« Adieu coquelicots » ou le dossier de l'agriculture, une émission du 3 mars 1970 à la télé nationale, encore en noir et blanc, dans un décor spartiate, cristallisait le malaise identitaire des gaullistes et des dirigeants paysans. Elle était signée et présentée par François-Henri de Virieu chroniqueur au journal Le Monde.
Voici 2 petits extraits du texte puisé dans mon roman du dimanche.

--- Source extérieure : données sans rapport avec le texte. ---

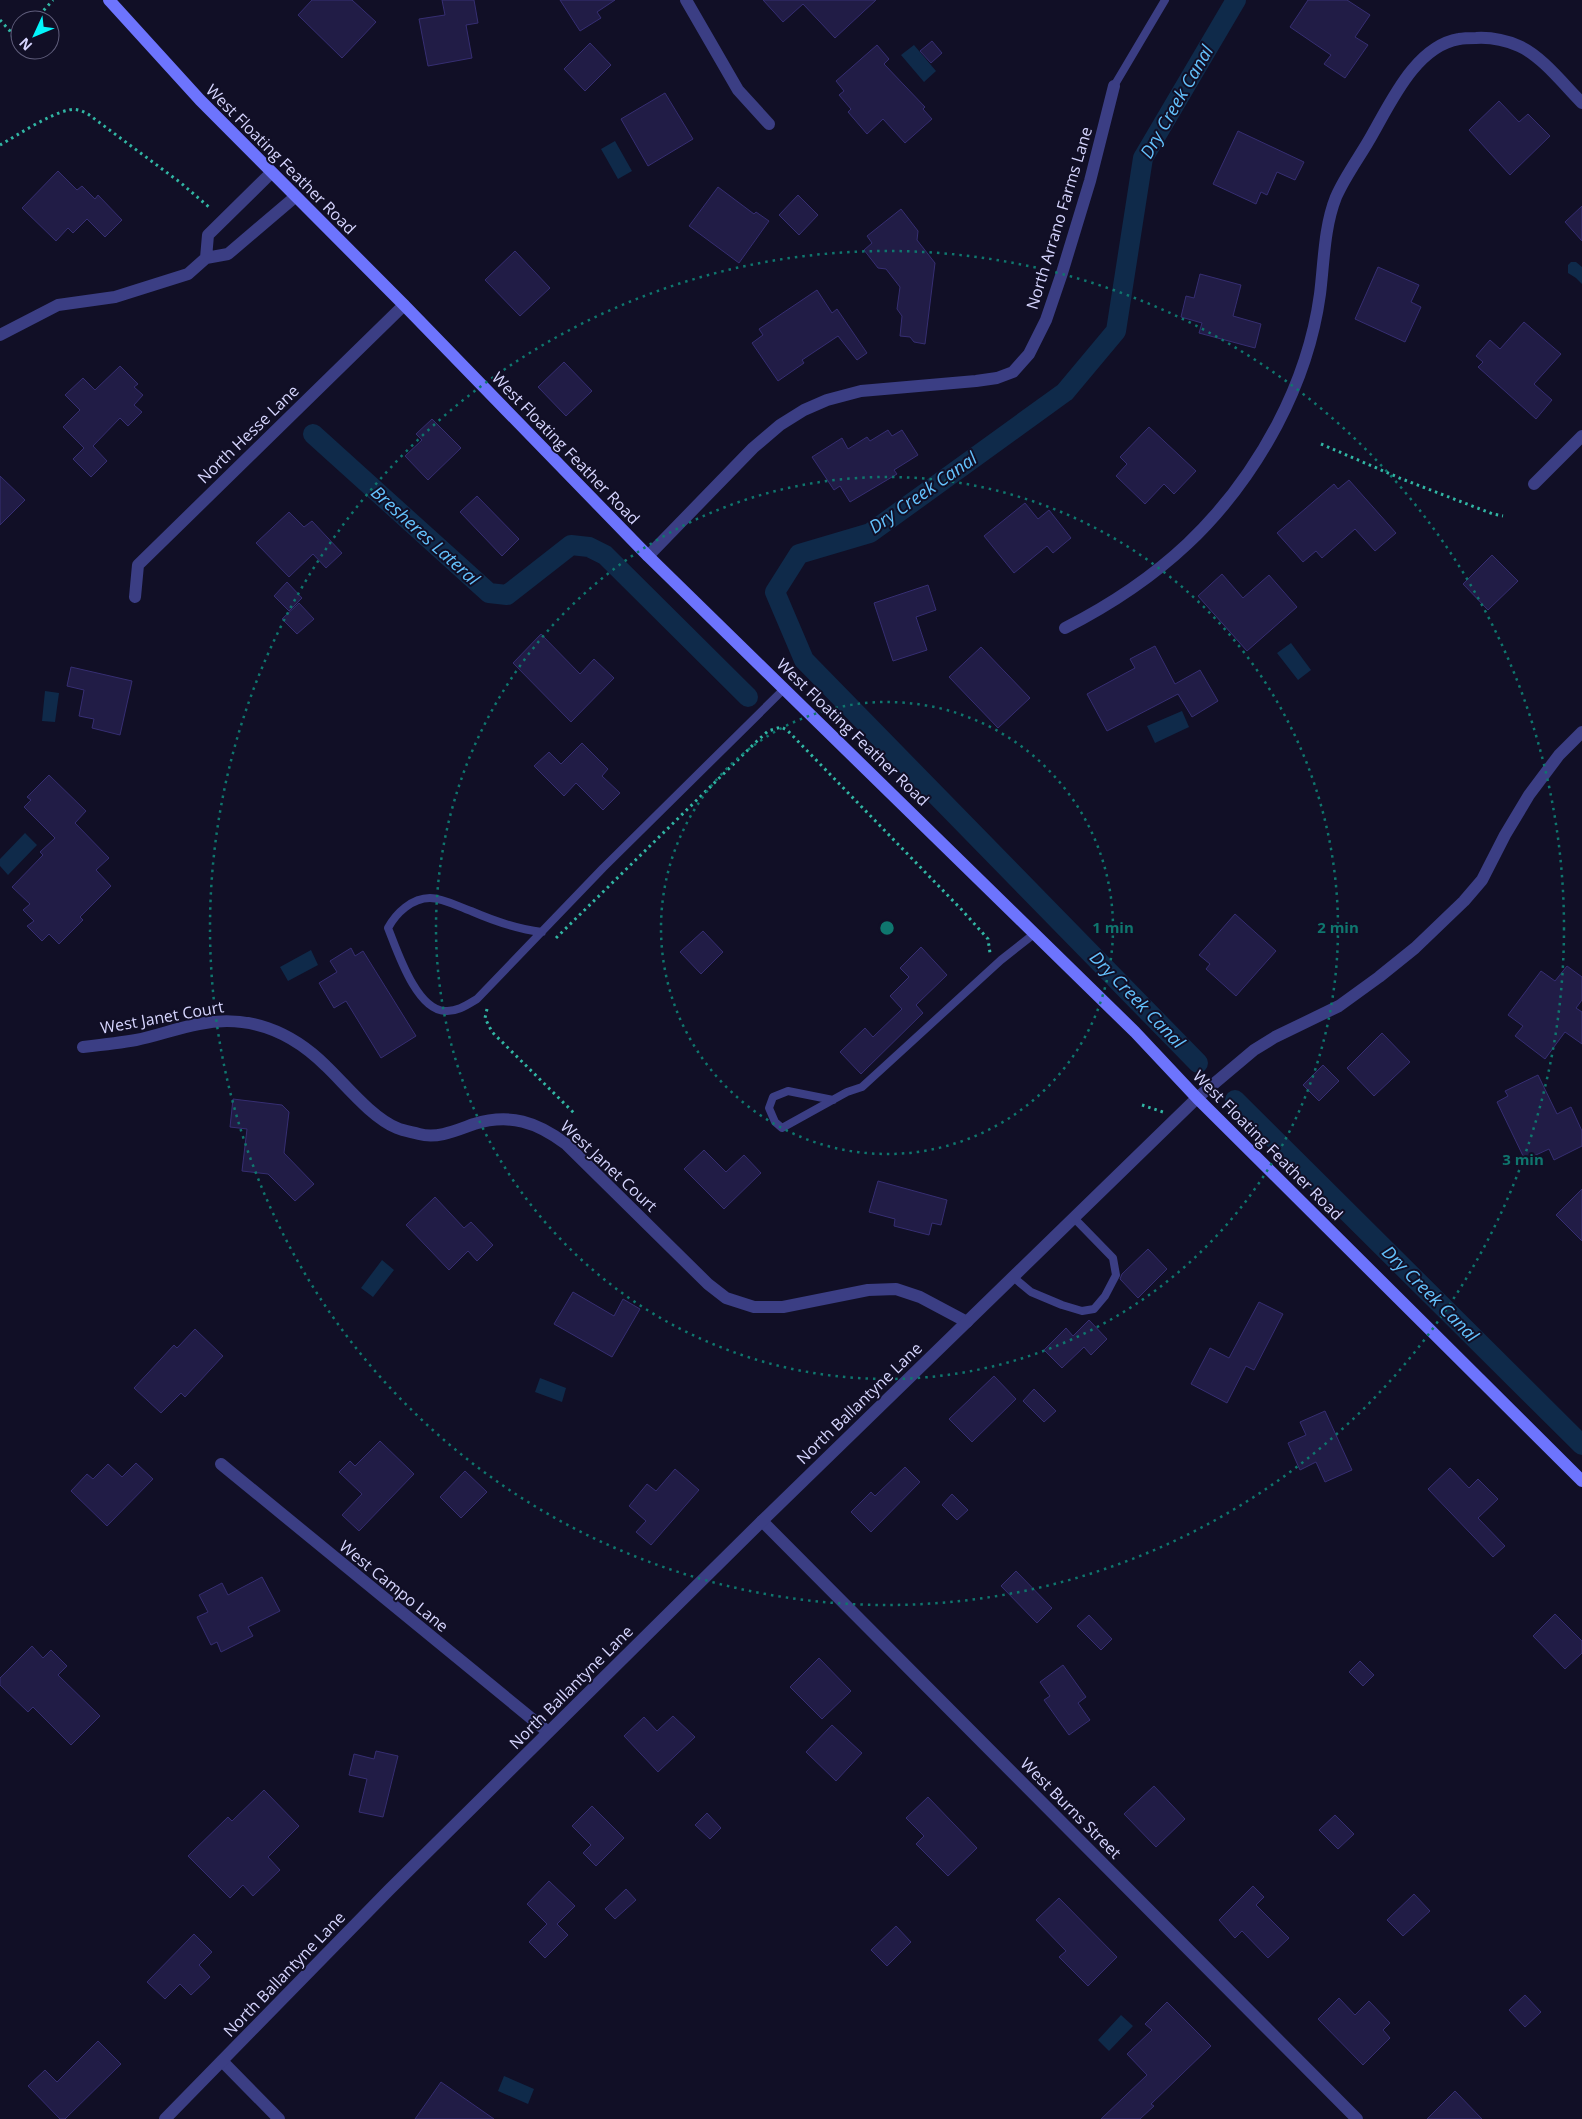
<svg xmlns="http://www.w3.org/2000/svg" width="1582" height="2119" font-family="'Open Sans',sans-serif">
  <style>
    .water { fill: #0f2a4a }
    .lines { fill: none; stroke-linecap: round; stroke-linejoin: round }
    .canal { stroke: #0f2a4a; stroke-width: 20 }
    .building { fill: #211c46; stroke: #362e72 }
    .path { stroke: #31b6a4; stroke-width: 3; stroke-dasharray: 2.5 4; stroke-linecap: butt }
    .service { stroke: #3b3e84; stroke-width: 8 }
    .minor { stroke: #3b3e84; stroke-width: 12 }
    .tertiary { stroke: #3b3e84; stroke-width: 12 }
    .secondary { stroke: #6d74fd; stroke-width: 12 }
    .ring { fill: none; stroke: #0f766e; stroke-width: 2.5; stroke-dasharray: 2.5 5 }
    .labels { text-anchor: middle; stroke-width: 4; stroke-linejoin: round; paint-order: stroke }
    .street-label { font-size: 16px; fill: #d6d5fe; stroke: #110f26 }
    .water-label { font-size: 18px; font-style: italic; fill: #64c2fd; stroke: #110f26 }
    .centre { fill: #0f766e; stroke: #110f26; stroke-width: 2.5 }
    .ring-label { font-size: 15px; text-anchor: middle; font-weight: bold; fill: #0f766e; stroke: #110f26; stroke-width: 4; stroke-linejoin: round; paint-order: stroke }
  </style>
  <rect width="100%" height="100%" fill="#110f26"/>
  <path class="water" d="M914,45l22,26 -12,11 -23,-27z
    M615,141l17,30 -14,8 -17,-30z
    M1571,262h5l6,5v17l-6,-6 -8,-5v-8z
    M1291,643l20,27 -13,10 -21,-27z
    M45,691l14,2 -4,29 -13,-1z
    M1182,711l7,16 -34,16 -8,-17z
    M25,833l12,12 -29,30 -8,-9v-7z
    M311,950l7,15 -30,16 -8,-14z
    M382,1260l12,10 -21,27 -12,-9z
    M540,1378l26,10 -4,14 -27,-10z
    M1121,2015l12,11 -24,25 -11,-11z
    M504,2076l30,13 -6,15 -30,-13z"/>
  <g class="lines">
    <path class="canal" d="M313,434l176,159 18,2 64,-50 18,2 16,8 143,142
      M1198,1063l-394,-403 -29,-68 24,-38 71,-21 195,-141 51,-61 27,-173 93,-158
      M1235,1100l347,345"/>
  </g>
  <path class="building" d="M312,0h40l24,22 -34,36 -44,-43z
    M442,0h32l4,23 -12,2 6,33 -44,8 -9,-47 26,-4z
    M560,0h55l-18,12 4,6 -21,13z
    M763,0h113l-41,38 -32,-34 -20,18z
    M1308,0h39l23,15 -15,22 13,8 -23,33 -21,-14 7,-9 -41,-28z
    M932,41l10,12 -11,10 -11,-12z
    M590,43l21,22 -26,26 -21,-22z
    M877,45l12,14 -5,5 41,43 -2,2 9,10 -27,24 -22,-24 -16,15 -19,-22 3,-3 -12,-14 5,-4 -8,-10z
    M665,93l28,46 -45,27 -27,-47z
    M1499,101l20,21 9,-8 22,22 -40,39 -41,-45z
    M1238,131l66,31 -9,18 -18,-8 -10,23 -6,-3 -5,12 -43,-20z
    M58,171l19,19 5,-4 13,13 3,-4 24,25 -17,17 -18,-18 -14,14 -5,-5 -12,13 -34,-33z
    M718,187l36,27 2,-2 13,9 -30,42 -50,-37z
    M798,195l20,20 -19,20 -20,-20z
    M1582,206v35l-17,-19z
    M901,209l17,22 -1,9 18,23 -10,81 -11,-2 -4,-5 -10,-1 2,-20 -5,-7 3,-22 -14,-18 -8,-1 -14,-18 8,-7 -5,-7z
    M515,251l35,37 -30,28 -35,-36z
    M1378,267l41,18 -8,17 10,5 -16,35 -50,-23z
    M1200,274l41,11 -8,31 28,8 -6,24 -56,-15 3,-10 -21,-6 5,-21 8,2z
    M817,290l15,23 5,-4 30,44 -10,7 -19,-24 -36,24 2,3 -26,18 -26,-38 11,-8 -4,-6z
    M1524,322l37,32 -27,30 18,16 -16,19 -58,-52 5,-5 -7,-6 14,-16 10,9z
    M564,362l28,29 -26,25 -28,-29z
    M120,366l18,18 -4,3 9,8 -9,10 8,7 -14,14 -8,-8 -27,28 14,15 -16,16 -18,-18 11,-11 -21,-21 17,-17 -15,-15 18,-17 12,12z
    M432,419l29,29 -33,32 -23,-24 17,-16 -6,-6z
    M1149,427l47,44 -22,23 -10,-10 -19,20 -29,-28 11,-12 -7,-7z
    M888,430l4,6 10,-6 16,25 -24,15 3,4 -47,28 -10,-16 -6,4 -22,-33 30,-19 6,11 19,-12 3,4z
    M0,476l25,24 -25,25z
    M1349,480l47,53 -21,18 -20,-22 -33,29 -6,-7 -13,11 -26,-29 57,-49 4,5z
    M477,496l42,43 -17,17 -42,-44z
    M1025,503l13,16 11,-9 22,28 -18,15 -6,-7 -33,27 -30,-37z
    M289,512l15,15 8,-6 30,32 -16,15 -13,-14 -24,23 -33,-34z
    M1492,555l26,26 -30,29 -25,-26z
    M1222,574l21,24 26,-23 28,32 -50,44 -49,-55z
    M287,582l15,16 -13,13 -15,-15z
    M928,585l8,25 -20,7 11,33 -34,11 -19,-58z
    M299,603l15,16 -17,15 -15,-15z
    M541,634l39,40 14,-15 20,19 -43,44 -58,-59z
    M1155,646l20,38 25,-14 18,31 -26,16 -14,-23 -71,37 -20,-37 48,-26 -5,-9z
    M981,647l49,51 -32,30 -49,-51z
    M71,667l61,14 -12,54 -28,-7 2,-9 -15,-3 5,-26 -17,-4z
    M582,743l26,26 -6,7 18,17 -17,17 -27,-27 -12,13 -30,-30 15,-14 12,12z
    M49,775l37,36 -11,12 34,35 -13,12 15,16 -31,31 3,3 -24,24 -10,-10 -7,7 -15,-15 7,-5 -11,-11 7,-6 -18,-17 31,-32 -3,-3 15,-14 -31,-31 7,-7 -4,-3z
    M1235,914l41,37 -40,45 -30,-27 4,-5 -11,-9z
    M703,931l20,21 -22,22 -21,-22z
    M921,947l26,28 -31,30 7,8 -62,61 -21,-22 25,-24 8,9 29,-28 -12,-13 19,-19 -9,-9z
    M351,948l4,8 8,-5 53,85 -35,22 -35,-57 -12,7 -15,-25 18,-11 -7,-11z
    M1567,966l15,11v23l-6,8 6,4v32l-17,-12 -20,27 -30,-23 8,-10 -15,-11 33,-44 14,10z
    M1382,1033l28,29 -36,34 -27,-28z
    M1323,1065l16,16 -20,20 -16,-16z
    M1538,1075l19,39 14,-7 11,24v15l-28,14 -5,-11 -24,11 -28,-58 11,-6 -3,-5z
    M233,1099l49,6 7,7 -5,41 30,31 -19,17 -27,-27 -26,-3 5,-42 -17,-2z
    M704,1150l22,22 18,-17 17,18 -37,36 -40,-40z
    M878,1181l69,19 -6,25 -9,-2 -3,12 -35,-9 1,-7 -26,-7z
    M1582,1189v52l-26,-26z
    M435,1197l29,31 7,-6 22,23 -16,16 -9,-10 -19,19 -43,-45z
    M1148,1249l19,20 -29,29 -18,-19 2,-5z
    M573,1292l41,24 9,-17 17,10 -28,48 -58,-33z
    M1259,1302l24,12 -29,56 -8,-4 -19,37 -36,-19 19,-36 19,10z
    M1089,1320l18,19 -16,16 -7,-8 -22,21 -18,-18 22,-22 7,8z
    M195,1329l28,27 -38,41 -4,-4 -20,20 -27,-25 40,-43 3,3z
    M994,1376l22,23 -44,43 -23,-23z
    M1034,1389l22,22 -12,11 -21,-21z
    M1325,1411l27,59 -27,12 -9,-20 -16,8 -12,-27 18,-8 -6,-13z
    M380,1441l34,33 -55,57 -17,-16 20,-21 -23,-22 11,-11 5,5z
    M136,1463l17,16 -46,47 -36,-35 16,-17 6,5 15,-15 14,13z
    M905,1467l15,15 -49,50 -20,-20 20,-20 4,4z
    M1450,1468l19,20 9,-9 20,20 -20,19 27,28 -12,11 -65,-68z
    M675,1469l24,21 -48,55 -15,-13 10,-11 -17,-15 18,-22 9,7z
    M465,1471l22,21 -26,26 -21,-21z
    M952,1494l16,16 -11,10 -15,-15z
    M1016,1571l36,37 -15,15 -36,-37z
    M262,1577l18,34 -32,16 5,9 -32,16 -4,-10 -6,3 -14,-28 11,-5 -9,-17 23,-12 6,12z
    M1555,1614l27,27v12l-17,16 -32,-33z
    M1089,1615l23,24 -11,11 -24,-24z
    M32,1646l11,12 8,-8 16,16 -9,9 42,41 -29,29 -38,-38 -5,5 -28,-27v-7z
    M819,1658l32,33 -29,28 -32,-32z
    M1360,1661l14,14 -11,11 -14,-14z
    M1063,1665l23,32 -8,6 12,17 -21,15 -25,-35 6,-4 -10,-14z
    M673,1716l22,21 -37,35 -34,-36 20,-19 13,14z
    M832,1725l30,28 -26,28 -30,-29z
    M376,1751l22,5 -15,61 -24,-5 8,-33 -18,-4 5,-21 20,5z
    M1154,1786l31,33 -29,28 -32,-33z
    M264,1790l35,36 -31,31 12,13 -27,26 -10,-11 -13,13 -42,-42 40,-39 4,4z
    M928,1797l49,51 -29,28 -32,-32 8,-8 -18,-18z
    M592,1806l32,32 -28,28 -13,-13 8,-8 -19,-19z
    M707,1813l14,15 -11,11 -15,-14z
    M1335,1815l19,19 -16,15 -19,-19z
    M549,1881l26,25 -18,18 11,11 -23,23 -16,-16 18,-18 -20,-20z
    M1253,1886l11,11 -8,8 33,33 -21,20 -26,-27 -7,7 -16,-18z
    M626,1889l10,11 -21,19 -10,-10z
    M1414,1894l16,17 -27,25 -16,-16z
    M1059,1898l58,59 -29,29 -29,-29 7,-6 -30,-31z
    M896,1926l15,16 -24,24 -16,-16z
    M194,1934l18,18 -13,13 11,12 -19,18 -11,-11 -15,15 -18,-17z
    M1525,1995l16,17 -16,15 -16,-17z
    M1339,1998l16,17 14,-14 21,22 -7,7 7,8 -27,27 -45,-46z
    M1167,2002l44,44 -60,58 3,2 -14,13h-39l46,-44 -20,-21 25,-24 -7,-6z
    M98,2041l23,23 -56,55h-5l-32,-33 17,-16 12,12z
    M441,2082l53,37h-79z
    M1455,2091l27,28h-55z"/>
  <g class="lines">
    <path class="path" d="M0,20l10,11 5,11 5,-6
      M35,20l18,-20
      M0,145c18,-10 49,-31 69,-35 7,-2 13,1 19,4l93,69 29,25
      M1321,444l81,35 91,35 10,2
      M556,938l200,-196 12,-11 13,-4 6,3 174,179 27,30 2,14
      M487,1009l-2,9 7,14 83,82
      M1142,1105l21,7"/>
    <path class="service" d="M1114,86l51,-86
      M542,932c-26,-3 -48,-11 -71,-21 -12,-4 -28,-13 -41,-13 -18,0 -34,15 -42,30 9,22 28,82 57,83 12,1 22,-6 32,-12l126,-131 182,-180
      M833,1100l-45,-9 -15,6 -4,11 6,14 7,6 65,-36 15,-5 139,-127 33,-26
      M1013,1277l18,15 31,13 20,6 12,-2 11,-13 11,-21 -3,-17 -39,-40"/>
    <path class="minor" d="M686,0l52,90 31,34
      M271,173l-63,62 -2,23 22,-4 67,-57
      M0,335l58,-30 57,-8 73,-23 18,-16
      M1534,484l48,-48
      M648,556l105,-108 27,-23 24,-15 23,-10 34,-9 115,-10 21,-3 16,-6 16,-18 17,-34 16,-47 28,-92 24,-95
      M135,597l3,-32 266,-260
      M1065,628c94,-48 162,-109 212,-203 21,-40 37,-87 43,-131 4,-32 4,-67 16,-97 9,-21 25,-42 36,-62 19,-33 44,-89 87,-96 5,-1 12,-1 17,-1 17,-1 29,2 43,8 23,10 46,40 63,57
      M83,1047c18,-2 36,-4 53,-7 21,-4 41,-12 63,-16 49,-10 92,7 127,42 20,19 45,51 71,62 7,3 15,4 22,6 19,5 38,-4 55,-10 36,-11 63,-2 92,20l142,140 18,14 28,9h29l85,-17 28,-1 24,8 47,25
      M221,1464l327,268
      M762,1521l595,598
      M222,2061l57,58"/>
    <path class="tertiary" d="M165,2119l224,-229 373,-369 435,-423 57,-48 21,-13 64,-31 40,-29 36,-29 49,-47 18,-21 23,-45 24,-40 30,-40 23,-23"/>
    <path class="secondary" d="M109,0l91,100 204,205 244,251 487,476 62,66 385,383"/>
  </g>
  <g class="ring">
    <circle cx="887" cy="928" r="226"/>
    <circle cx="887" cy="928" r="451"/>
    <circle cx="887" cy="928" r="677"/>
  </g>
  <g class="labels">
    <g class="street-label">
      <text transform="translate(281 159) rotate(45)" y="6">West Floating Feather Road</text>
      <text transform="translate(1059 218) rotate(-73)" y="6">North Arrano Farms Lane</text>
      <text transform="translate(248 434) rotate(-44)" y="6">North Hesse Lane</text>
      <text transform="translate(566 448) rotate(46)" y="6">West Floating Feather Road</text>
      <text transform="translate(853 732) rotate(44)" y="6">West Floating Feather Road</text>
      <text transform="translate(162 1017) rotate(-10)" y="6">West Janet Court</text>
      <text transform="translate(1268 1145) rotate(45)" y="6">West Floating Feather Road</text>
      <text transform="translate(609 1166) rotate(43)" y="6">West Janet Court</text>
      <text transform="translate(859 1403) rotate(-44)" y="6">North Ballantyne Lane</text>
      <text transform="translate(394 1586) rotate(39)" y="6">West Campo Lane</text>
      <text transform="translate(571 1687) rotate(-45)" y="6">North Ballantyne Lane</text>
      <text transform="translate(1071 1808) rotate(45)" y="6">West Burns Street</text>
      <text transform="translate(284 1974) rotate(-46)" y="6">North Ballantyne Lane</text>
    </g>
    <g class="water-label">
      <text transform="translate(1177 102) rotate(-60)" y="6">Dry Creek Canal</text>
      <text transform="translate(923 493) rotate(-35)" y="6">Dry Creek Canal</text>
      <text transform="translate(425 536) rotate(42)" y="6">Bresheres Lateral</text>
      <text transform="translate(1137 1000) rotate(46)" y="6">Dry Creek Canal</text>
      <text transform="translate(1430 1294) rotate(45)" y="6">Dry Creek Canal</text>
    </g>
  </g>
  <circle cx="887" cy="928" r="8" class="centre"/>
  <g class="ring-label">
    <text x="1113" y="933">1 min</text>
    <text x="1338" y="933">2 min</text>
    <text x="1523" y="1165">3 min</text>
  </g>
  <g transform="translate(35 35) rotate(226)"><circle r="24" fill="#110f26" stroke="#605e7c"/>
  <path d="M0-4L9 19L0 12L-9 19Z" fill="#03f5fb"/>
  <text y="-8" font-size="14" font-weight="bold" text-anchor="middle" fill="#d6d5fe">N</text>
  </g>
</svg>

« Oser mettre en avant que l’avenir était ce GAEC de l’Isère avec son étable de 1000 vaches laitières, ses deux éleveurs, dont l’un d’eux était prof de maths constituait un crime de lèse-agriculture familiale. La France éternelle des champs se voyait ravaler par des technos, tel René Groussard, au rang d’un secteur comme les autres à moderniser à marche forcée. Ironiquement je soulignais, face au bel Albin médusé, et à un Préfet au bord de la défaillance, que le mémorandum Mansholt publié à la fin de 1968 et le Rapport Vedel affirmaient sans détour qu’une partie de la paysannerie était condamnée à terme et qu’elle devait se reconvertir. Pour Sicco Mansholt 80% des exploitations sont trop petites. La pilule est amère même pour les modernistes, tel Michel Debatisse car le diagnostic des «technocrates» mettait à nu les ambigüités de leur propre pensée.
En effet, martelais-je, comment pourraient-ils concilier leur stratégie économique de modernisation qui jetait sur le bord du chemin beaucoup de paysans et le mythe de l’unité paysanne chère à la FNSEA. Faisant étalage de mes lectures je citais une tribune de Maurice Papon publiée dans le Monde le 8 avril 1969 « Mansholt et Malthus », ou il usait de sa rhétorique pour stigmatiser ce plan qui pour lui « est une erreur à l’échelle de l’histoire » car il risque « d’amplifier le risque de massification urbaine sur lequel la société urbaine sera sans doute obligée de revenir pour survivre ». Un grand visionnaire le Maurice ! »
« … Moi le fils de paysan vendéen je ne pouvais rester indifférent à cette fameuse « Révolution Silencieuse » de Debatisse qui allait broyer beaucoup des miens. Du petit cartable qui m’accompagnait toujours je tirai une coupure des débats à l’Assemblée Nationale où Michel Cointat se livrait à un grand moment de démagogie qui devrait figurer dans une anthologie de la pensée agrarienne. ... « … À la suite d’affirmations technocratiques hâtives, les agriculteurs n’ont plus osé croire en l’ordre éternel des champs»
Je vous invite fortement à visionner les 10 premières minutes de l’émission sur une vidéo de l’INA.
Tout à la fin vous y découvrirez, les visages de Sicco Mansholt commissaire à l’Agriculture et de Jacques Duhamel, alors Ministre de l’agriculture. Puis autour d’une table, lors du congrès de la FNSEA de Lyon : Michel Debatisse, Bernard Lambert avec son éternelle clope et un Raymond Lacombe tout jeune. Enfin dans le début du reportage vous pourrez voir un cheval dans les vignes.